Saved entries
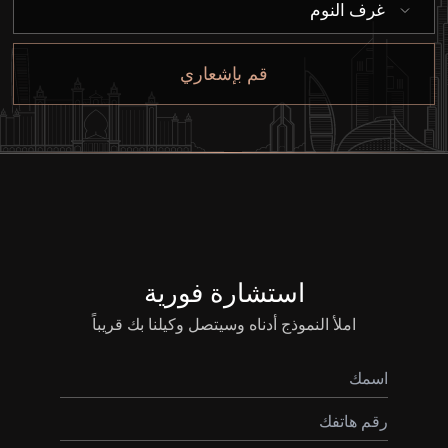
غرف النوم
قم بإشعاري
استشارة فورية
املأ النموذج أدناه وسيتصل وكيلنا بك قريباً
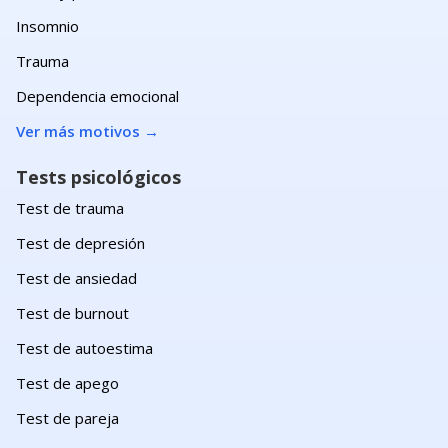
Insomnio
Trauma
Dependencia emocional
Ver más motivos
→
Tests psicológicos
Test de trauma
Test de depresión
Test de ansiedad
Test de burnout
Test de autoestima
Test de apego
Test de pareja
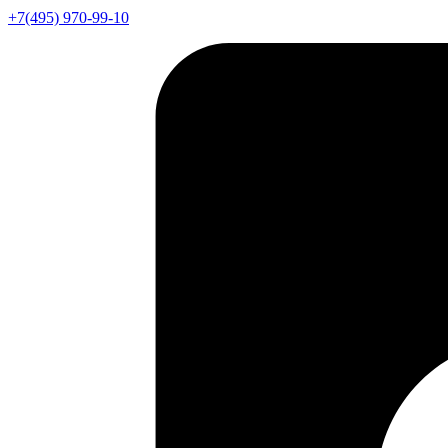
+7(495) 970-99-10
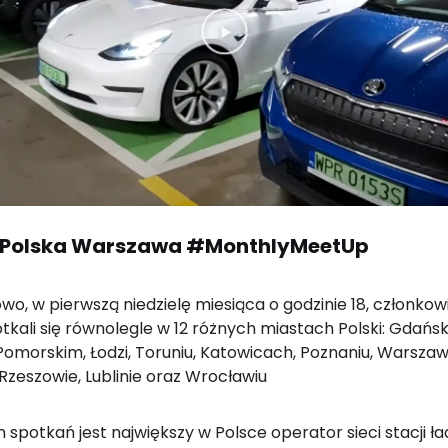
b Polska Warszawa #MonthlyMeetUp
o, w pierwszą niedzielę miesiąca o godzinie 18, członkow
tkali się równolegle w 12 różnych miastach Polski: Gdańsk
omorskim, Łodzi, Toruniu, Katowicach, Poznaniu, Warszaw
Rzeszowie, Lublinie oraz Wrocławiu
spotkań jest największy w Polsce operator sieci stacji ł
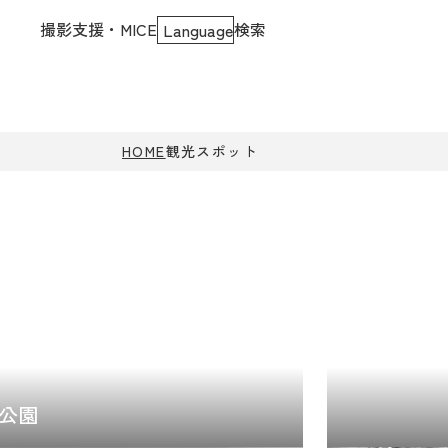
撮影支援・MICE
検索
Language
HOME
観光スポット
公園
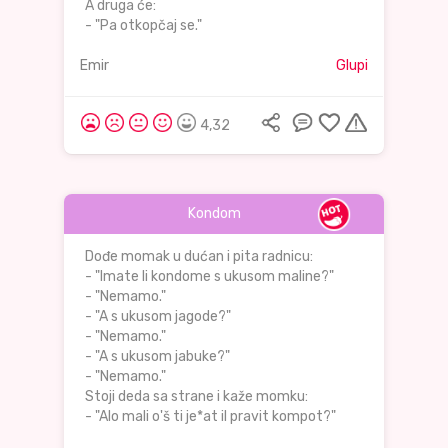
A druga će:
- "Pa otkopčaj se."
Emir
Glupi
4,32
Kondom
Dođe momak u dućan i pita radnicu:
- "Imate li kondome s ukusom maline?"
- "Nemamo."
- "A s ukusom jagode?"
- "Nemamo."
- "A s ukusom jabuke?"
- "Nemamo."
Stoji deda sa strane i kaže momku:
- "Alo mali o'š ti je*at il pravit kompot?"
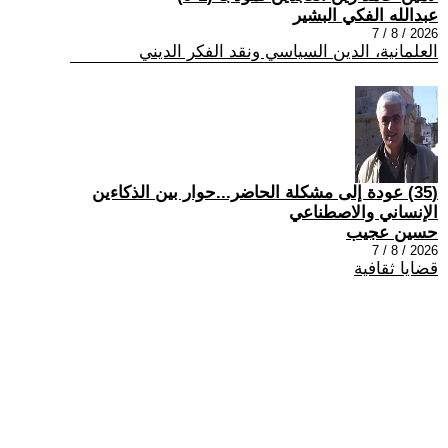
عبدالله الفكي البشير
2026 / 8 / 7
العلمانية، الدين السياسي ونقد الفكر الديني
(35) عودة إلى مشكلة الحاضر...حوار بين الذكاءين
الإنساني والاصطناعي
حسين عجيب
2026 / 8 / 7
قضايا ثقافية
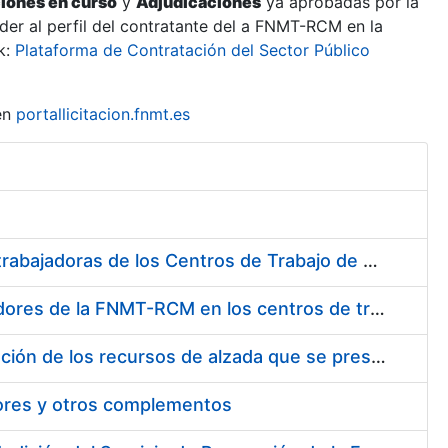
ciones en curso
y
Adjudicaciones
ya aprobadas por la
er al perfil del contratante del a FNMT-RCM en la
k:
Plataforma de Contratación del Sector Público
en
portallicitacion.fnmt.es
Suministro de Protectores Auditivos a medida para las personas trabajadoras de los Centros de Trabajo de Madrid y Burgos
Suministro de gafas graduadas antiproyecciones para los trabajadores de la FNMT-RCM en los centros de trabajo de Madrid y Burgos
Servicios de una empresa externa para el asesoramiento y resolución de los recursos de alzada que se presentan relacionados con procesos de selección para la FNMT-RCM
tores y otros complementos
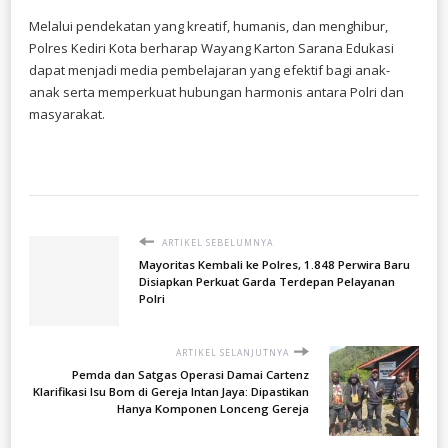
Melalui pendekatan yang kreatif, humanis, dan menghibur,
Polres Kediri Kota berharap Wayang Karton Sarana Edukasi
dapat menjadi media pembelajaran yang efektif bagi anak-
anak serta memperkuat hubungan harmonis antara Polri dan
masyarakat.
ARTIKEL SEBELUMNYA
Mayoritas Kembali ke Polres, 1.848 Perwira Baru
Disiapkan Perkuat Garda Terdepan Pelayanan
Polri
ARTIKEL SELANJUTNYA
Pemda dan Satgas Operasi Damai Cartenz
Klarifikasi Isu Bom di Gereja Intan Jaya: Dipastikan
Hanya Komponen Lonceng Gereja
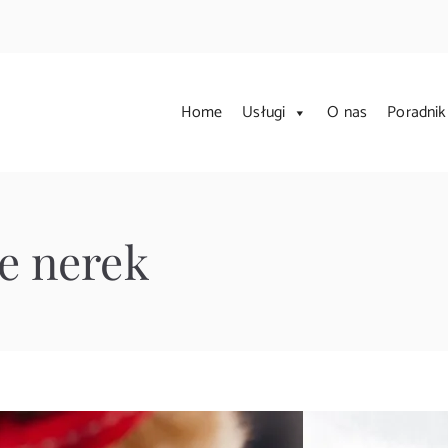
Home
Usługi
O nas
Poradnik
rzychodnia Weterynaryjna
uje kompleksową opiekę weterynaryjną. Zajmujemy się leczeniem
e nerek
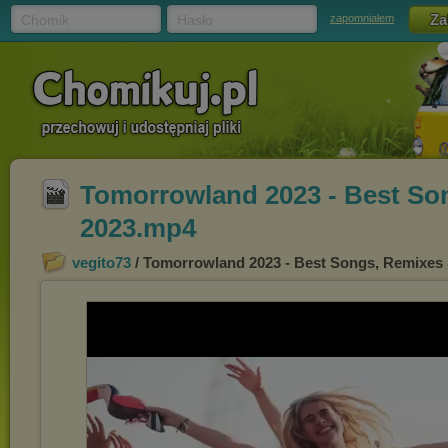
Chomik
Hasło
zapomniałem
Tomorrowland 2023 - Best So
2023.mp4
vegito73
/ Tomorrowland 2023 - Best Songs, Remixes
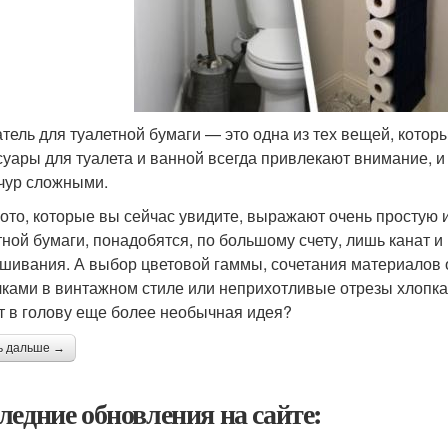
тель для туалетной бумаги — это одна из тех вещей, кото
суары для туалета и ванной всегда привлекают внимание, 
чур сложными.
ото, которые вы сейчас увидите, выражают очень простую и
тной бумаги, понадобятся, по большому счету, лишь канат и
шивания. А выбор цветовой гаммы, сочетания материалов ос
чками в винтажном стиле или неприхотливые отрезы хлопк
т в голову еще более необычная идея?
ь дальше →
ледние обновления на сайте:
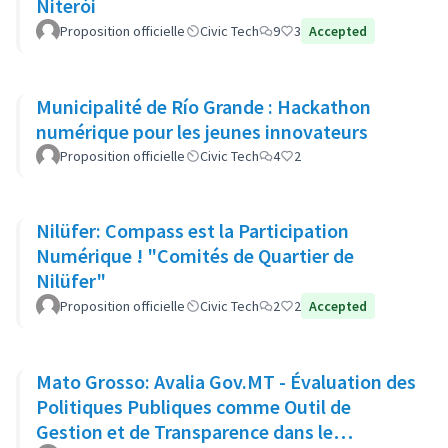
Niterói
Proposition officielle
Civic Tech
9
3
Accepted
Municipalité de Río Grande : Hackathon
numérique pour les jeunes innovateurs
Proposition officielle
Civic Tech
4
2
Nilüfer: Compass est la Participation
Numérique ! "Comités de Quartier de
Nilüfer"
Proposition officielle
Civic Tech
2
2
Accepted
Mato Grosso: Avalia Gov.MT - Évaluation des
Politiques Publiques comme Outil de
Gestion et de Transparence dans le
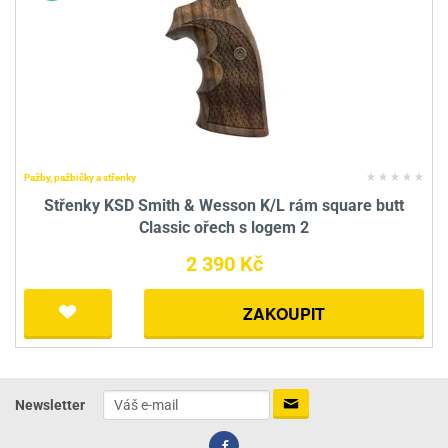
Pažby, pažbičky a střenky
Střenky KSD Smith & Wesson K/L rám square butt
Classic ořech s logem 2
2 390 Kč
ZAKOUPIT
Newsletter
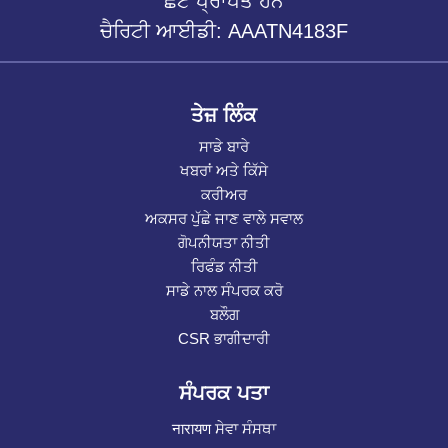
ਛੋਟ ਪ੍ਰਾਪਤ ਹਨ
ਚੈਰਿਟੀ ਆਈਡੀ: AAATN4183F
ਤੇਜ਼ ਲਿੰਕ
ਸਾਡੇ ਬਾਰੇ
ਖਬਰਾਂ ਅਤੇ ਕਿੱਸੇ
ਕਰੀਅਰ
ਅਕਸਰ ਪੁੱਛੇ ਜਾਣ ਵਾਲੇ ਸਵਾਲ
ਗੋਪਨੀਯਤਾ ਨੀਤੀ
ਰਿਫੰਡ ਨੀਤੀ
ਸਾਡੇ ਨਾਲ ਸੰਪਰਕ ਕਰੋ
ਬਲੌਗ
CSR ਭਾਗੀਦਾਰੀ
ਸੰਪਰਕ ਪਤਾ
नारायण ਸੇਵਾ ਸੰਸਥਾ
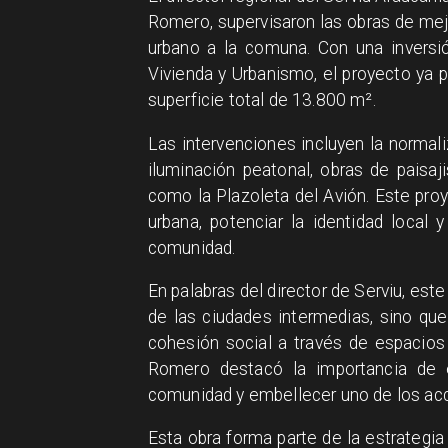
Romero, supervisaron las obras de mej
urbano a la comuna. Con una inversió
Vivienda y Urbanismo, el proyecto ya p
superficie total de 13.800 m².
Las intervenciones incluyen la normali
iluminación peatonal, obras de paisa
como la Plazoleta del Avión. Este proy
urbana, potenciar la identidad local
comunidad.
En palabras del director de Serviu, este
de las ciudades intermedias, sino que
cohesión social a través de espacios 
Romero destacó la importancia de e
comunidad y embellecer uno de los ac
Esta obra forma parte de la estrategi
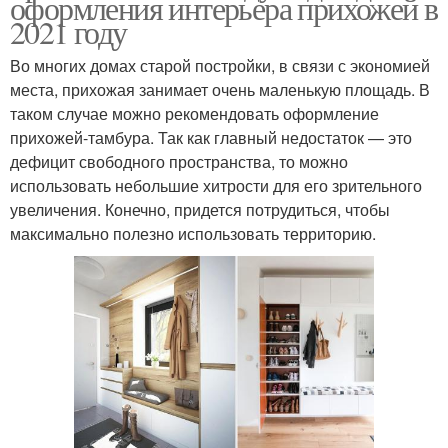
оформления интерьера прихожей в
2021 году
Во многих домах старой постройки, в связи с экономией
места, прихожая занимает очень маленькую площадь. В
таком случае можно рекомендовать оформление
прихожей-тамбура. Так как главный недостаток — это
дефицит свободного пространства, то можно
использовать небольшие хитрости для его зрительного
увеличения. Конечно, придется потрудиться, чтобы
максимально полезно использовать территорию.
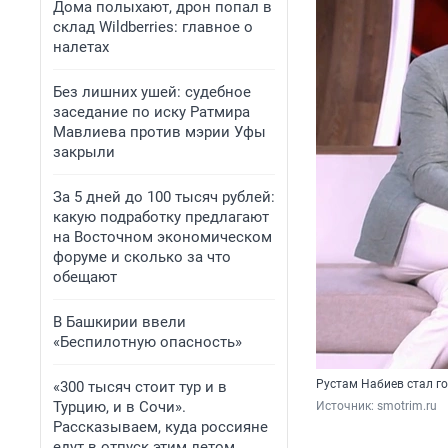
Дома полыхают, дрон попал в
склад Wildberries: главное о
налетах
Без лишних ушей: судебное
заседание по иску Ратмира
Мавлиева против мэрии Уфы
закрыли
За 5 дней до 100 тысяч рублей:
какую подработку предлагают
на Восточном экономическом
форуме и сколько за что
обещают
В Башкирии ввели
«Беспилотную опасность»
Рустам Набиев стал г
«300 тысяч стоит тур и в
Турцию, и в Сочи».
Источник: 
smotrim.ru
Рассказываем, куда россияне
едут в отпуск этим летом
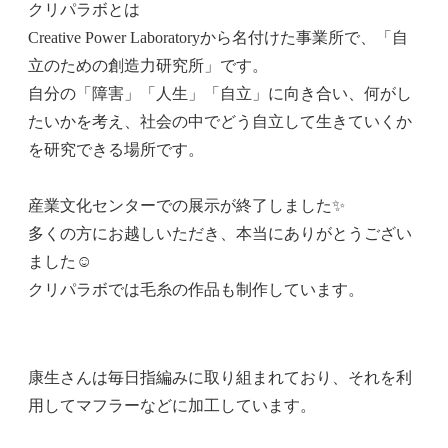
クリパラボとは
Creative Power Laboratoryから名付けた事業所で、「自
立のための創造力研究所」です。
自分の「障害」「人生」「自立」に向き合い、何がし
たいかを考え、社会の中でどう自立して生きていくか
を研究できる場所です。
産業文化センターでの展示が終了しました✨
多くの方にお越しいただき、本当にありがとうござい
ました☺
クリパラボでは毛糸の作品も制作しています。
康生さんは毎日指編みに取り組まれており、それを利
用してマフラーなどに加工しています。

**Problem:** Arrange every line of text in the records above as a JSON list of strings, one string per line. Leave out blank lines and the picture markers.

**Solution:**
[
  "غرف النوم",
  "قم بإشعاري",
  "استشارة فورية",
  "املأ النموذج أدناه وسيتصل وكيلنا بك قريباً",
  "Insomnio",
  "Trauma",
  "Dependencia emocional",
  "Ver más motivos",
  "→",
  "Tests psicológicos",
  "Test de trauma",
  "Test de depresión",
  "Test de ansiedad",
  "Test de burnout",
  "Test de autoestima",
  "Test de apego",
  "Test de pareja",
  "+7(495) 970-99-10",
  "b Polska Warszawa #MonthlyMeetUp",
  "o, w pierwszą niedzielę miesiąca o godzinie 18, członkow",
  "tkali się równolegle w 12 różnych miastach Polski: Gdańsk",
  "omorskim, Łodzi, Toruniu, Katowicach, Poznaniu, Warszaw",
  "Rzeszowie, Lublinie oraz Wrocławiu",
  "spotkań jest największy w Polsce operator sieci stacji ł",
  "撮影支援・MICE",
  "検索",
  "Language",
  "HOME",
  "観光スポット",
  "公園",
  "A druga će:",
  "- \"Pa otkopčaj se.\"",
  "Emir",
  "Glupi",
  "4,32",
  "Kondom",
  "Dođe momak u dućan i pita radnicu:",
  "- \"Imate li kondome s ukusom maline?\"",
  "- \"Nemamo.\"",
  "- \"A s ukusom jagode?\"",
  "- \"Nemamo.\"",
  "- \"A s ukusom jabuke?\"",
  "- \"Nemamo.\"",
  "Stoji deda sa strane i kaže momku:",
  "- \"Alo mali o'š ti je*at il pravit kompot?\"",
  "عبدالله الفكي البشير",
  "2026 / 8 / 7",
  "العلمانية، الدين السياسي ونقد الفكر الديني",
  "(35) عودة إلى مشكلة الحاضر...حوار بين الذكاءين",
  "الإنساني والاصطناعي",
  "حسين عجيب",
  "2026 / 8 / 7",
  "قضايا ثقافية",
  "ciones en curso",
  "y",
  "Adjudicaciones",
  "ya aprobadas por la",
  "er al perfil del contratante del a FNMT-RCM en la",
  "k:",
  "Plataforma de Contratación del Sector Público",
  "en",
  "portallicitacion.fnmt.es",
  "Suministro de Protectores Auditivos a medida para las personas trabajadoras de los Centros de Trabajo de Madrid y Burgos",
  "Suministro de gafas graduadas antiproyecciones para los trabajadores de la FNMT-RCM en los centros de trabajo de Madrid y Burgos",
  "Servicios de una empresa externa para el asesoramiento y resolución de los recursos de alzada que se presentan relacionados con procesos de selección para la FNMT-RCM",
  "tores y otros complementos",
  "Melalui pendekatan yang kreatif, humanis, dan menghibur,",
  "Polres Kediri Kota berharap Wayang Karton Sarana Edukasi",
  "dapat menjadi media pembelajaran yang efektif bagi anak-",
  "anak serta memperkuat hubungan harmonis antara Polri dan",
  "masyarakat.",
  "ARTIKEL SEBELUMNYA",
  "Mayoritas Kembali ke Polres, 1.848 Perwira Baru",
  "Disiapkan Perkuat Garda Terdepan Pelayanan",
  "Polri",
  "ARTIKEL SELANJUTNYA",
  "Pemda dan Satgas Operasi Damai Cartenz",
  "Klarifikasi Isu Bom di Gereja Intan Jaya: Dipastikan",
  "Hanya Komponen Lonceng Gereja",
  "Home",
  "Usługi",
  "O nas",
  "Poradnik",
  "rzychodnia Weterynaryjna",
  "uje kompleksową opiekę weterynaryjną. Zajmujemy się leczeniem",
  "e nerek",
  "Chomik",
  "Hasło",
  "zapomniałem",
  "Tomorrowland 2023 - Best So",
  "2023.mp4",
  "vegito73",
  "/ Tomorrowland 2023 - Best Songs, Remixes",
  "тель для туалетной бумаги — это одна из тех вещей, кото",
  "суары для туалета и ванной всегда привлекают внимание, ",
  "чур сложными.",
  "ото, которые вы сейчас увидите, выражают очень простую и",
  "тной бумаги, понадобятся, по большому счету, лишь канат и",
  "шивания. А выбор цветовой гаммы, сочетания материалов ос",
  "чками в винтажном стиле или неприхотливые отрезы хлопк",
  "т в голову еще более необычная идея?",
  "ь дальше →",
  "ледние обновления на сайте:",
  "Niterói",
  "Proposition officielle",
  "Civic Tech",
  "9",
  "3",
  "Accepted",
  "Municipalité de Río Grande : Hackathon",
  "numérique pour les jeunes innovateurs",
  "Proposition officielle",
  "Civic Tech",
  "4",
  "2",
  "Nilüfer: Compass est la Participation",
  "Numérique ! \"Comités de Quartier de",
  "Nilüfer\"",
  "Proposition officielle",
  "Civic Tech",
  "2",
  "2",
  "Accepted",
  "Mato Grosso: Avalia Gov.MT - Évaluation des",
  "Politiques Publiques comme Outil de",
  "Gestion et de Transparence dans le",
  "Pažby, pažbičky a střenky",
  "Střenky KSD Smith & Wesson K/L rám square butt",
  "Classic ořech s logem 2",
  "2 390 Kč",
  "ZAKOUPIT",
  "Newsletter",
  "ਛੋਟ ਪ੍ਰਾਪਤ ਹਨ",
  "ਚੈਰਿਟੀ ਆਈਡੀ: AAATN4183F",
  "ਤੇਜ਼ ਲਿੰਕ",
  "ਸਾਡੇ ਬਾਰੇ",
  "ਖਬਰਾਂ ਅਤੇ ਕਿੱਸੇ",
  "ਕਰੀਅਰ",
  "ਅਕਸਰ ਪੁੱਛੇ ਜਾਣ ਵਾਲੇ ਸਵਾਲ",
  "ਗੋਪਨੀਯਤਾ ਨੀਤੀ",
  "ਰਿਫੰਡ ਨੀਤੀ",
  "ਸਾਡੇ ਨਾਲ ਸੰਪਰਕ ਕਰੋ",
  "ਬਲੌਗ",
  "CSR ਭਾਗੀਦਾਰੀ",
  "ਸੰਪਰਕ ਪਤਾ",
  "नारायण ਸੇਵਾ ਸੰਸਥਾ",
  "Romero, supervisaron las obras de mej",
  "urbano a la comuna. Con una inversió",
  "Vivienda y Urbanismo, el proyecto ya p",
  "superficie total de 13.800 m².",
  "Las intervenciones incluyen la normali",
  "iluminación peatonal, obras de paisa",
  "como la Plazoleta del Avión. Este proy",
  "urbana, potenciar la identidad local",
  "comunidad.",
  "En palabras del director de Serviu, este",
  "de las ciudades intermedias, sino que",
  "cohesión social a través de espacios ",
  "Romero destacó la importancia de e",
  "comunidad y embellecer uno de los ac",
  "Esta obra forma parte de la estrategi",
  "оформления интерьера прихожей в",
  "2021 году",
  "Во многих домах старой постройки, в связи с экономией",
  "места, прихожая занимает очень маленькую площадь. В",
  "таком случае можно рекомендовать оформление",
  "прихожей-тамбура. Так как главный недостаток — это",
  "дефицит свободного пространства, то можно",
  "использовать небольшие хитрости для его зрительного",
  "увеличения. Конечно, придется потрудиться, чтобы",
  "максимально полезно использовать территорию.",
  "Дома полыхают, дрон попал в",
  "склад Wildberries: главное о",
  "налетах",
  "Без лишних ушей: судебное",
  "заседание по иску Ратмира",
  "Мавлиева против мэрии Уфы",
  "закрыли",
  "За 5 дней до 100 тысяч рублей:",
  "какую подработку предлагают",
  "на Восточном экономическом",
  "форуме и сколько за что",
  "обещают",
  "В Башкирии ввели",
  "«Беспилотную опасность»",
  "Рустам Набиев стал г",
  "«300 тысяч стоит тур и в",
  "Турцию, и в Сочи».",
  "Источник: ",
  "smotrim.ru",
  "Рассказываем, куда россияне",
  "едут в отпуск этим летом",
  "クリパラボとは",
  "Creative Power Laboratoryから名付けた事業所で、「自",
  "立のための創造力研究所」です。",
  "自分の「障害」「人生」「自立」に向き合い、何がし",
  "たいかを考え、社会の中でどう自立して生きていくか",
  "を研究できる場所です。",
  "産業文化センターでの展示が終了しました✨",
  "多くの方にお越しいただき、本当にありがとうござい",
  "ました☺",
  "クリパラボでは毛糸の作品も制作しています。",
  "康生さんは毎日指編みに取り組まれており、それを利",
  "用してマフラーなどに加工しています。"
]